These authors report on 41 Delta III reverse total shoulder arthroplasties were performed by an anterosuperior (McKenzie) approach in 37 patients (29 women and 8 men) with pseudoparalysis due to cuff tear arthropathy. The patients' mean age was 79 years (range, 68-91 years). The mean follow-up period was 5 years.
The Constant and Oxford scores were improved as were the mean abduction and forward flexion (64° to 100°) and (55° to 110°). Scapular notching was seen in 68% of patients, but there was no apparent deterioration in function or satisfaction scores. Stress shielding of the proximal humerus was seen in 10% of patients.
The complications included one case of glenoid failure from a fall at 6 weeks after surgery, another case of glenoid loosening after a fall, a fractured acromion after a fall, and a fractured glenoid screw with persistent shoulder pain.

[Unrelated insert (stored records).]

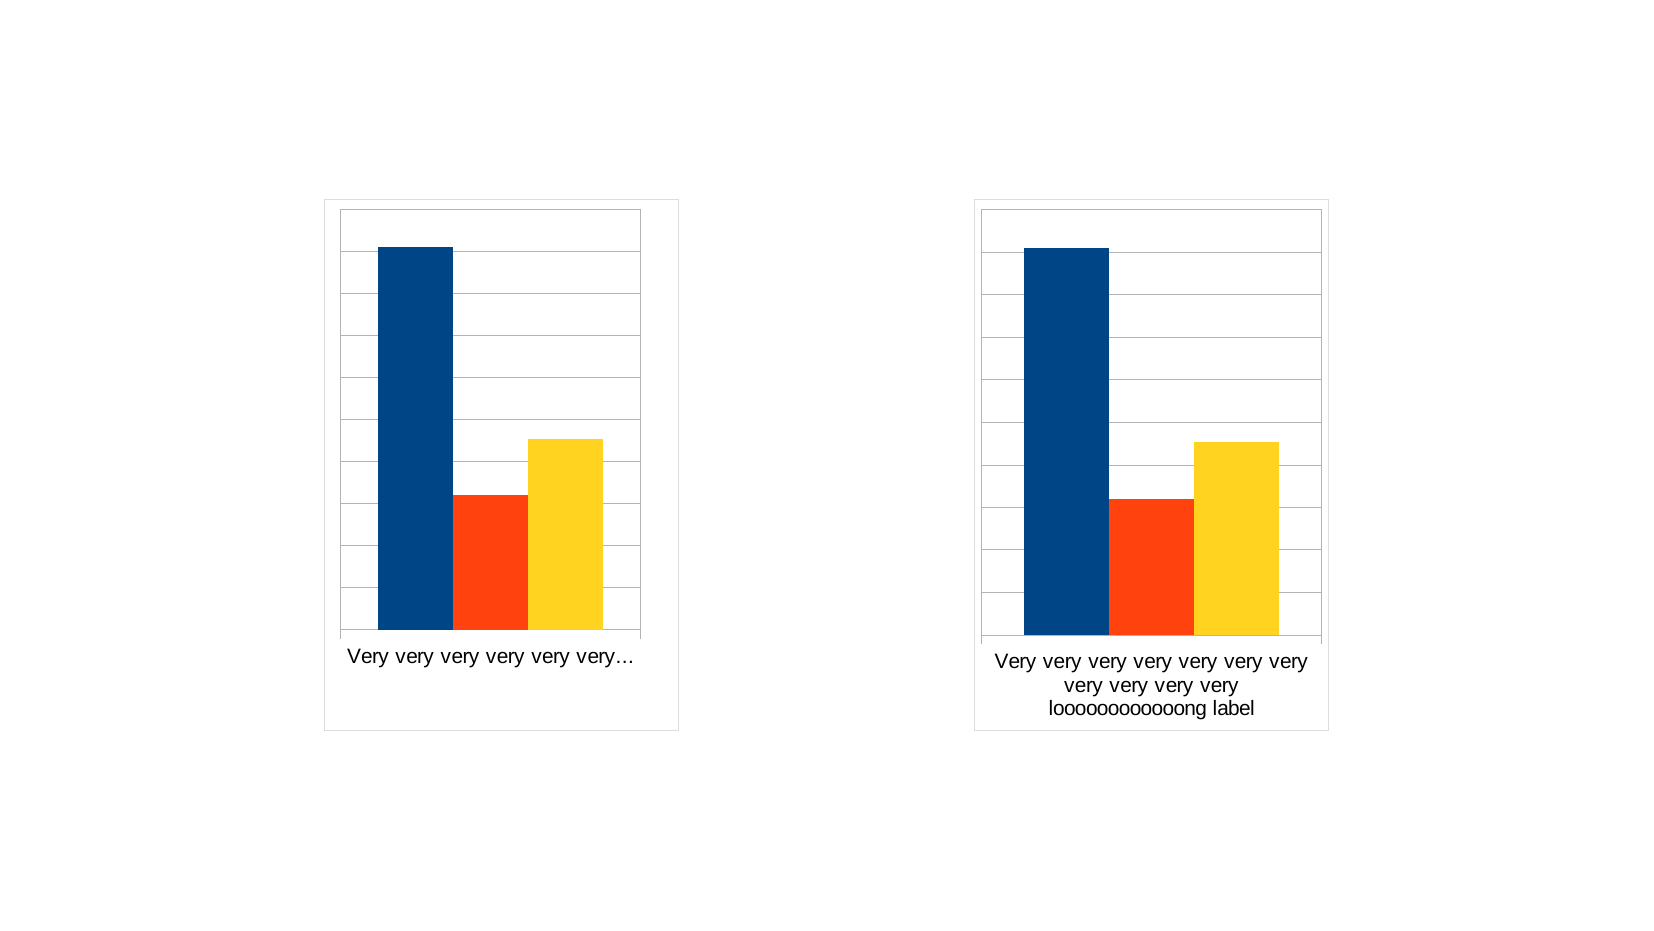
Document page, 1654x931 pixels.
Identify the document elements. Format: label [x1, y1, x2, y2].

chart [974, 199, 1329, 731]
chart [324, 199, 679, 731]
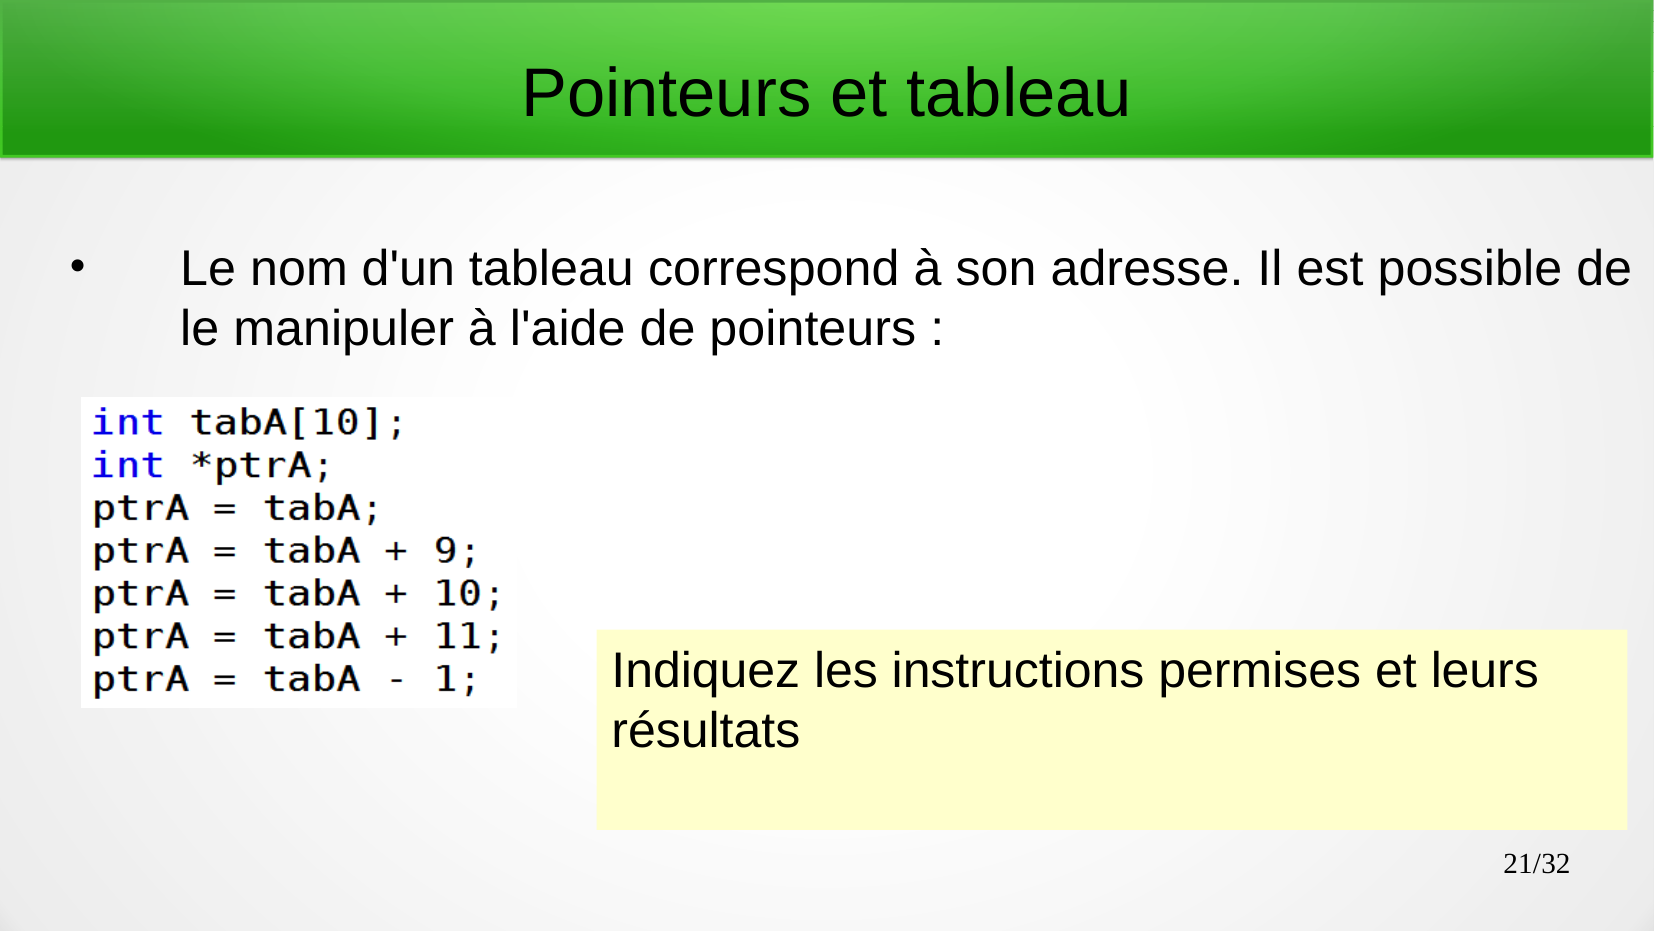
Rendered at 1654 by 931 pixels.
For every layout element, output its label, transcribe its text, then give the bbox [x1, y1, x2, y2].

Comment: This report is of interest in that the McKenzie approach (through the raphe between the anterior and middle deltoid) was used - currently a less common approach than the anterior deltopectoral approach. It also reveals that patients having reverse total shoulders tend to fall and that falls can challenge the fixation of the glenoid into often soft bone. If falls occur early after surgery they can be a particular problem if glenoid fixation depends on bone ingrowth. Finally, it is of note that these patients were older than those in many other series of reverse total shoulders.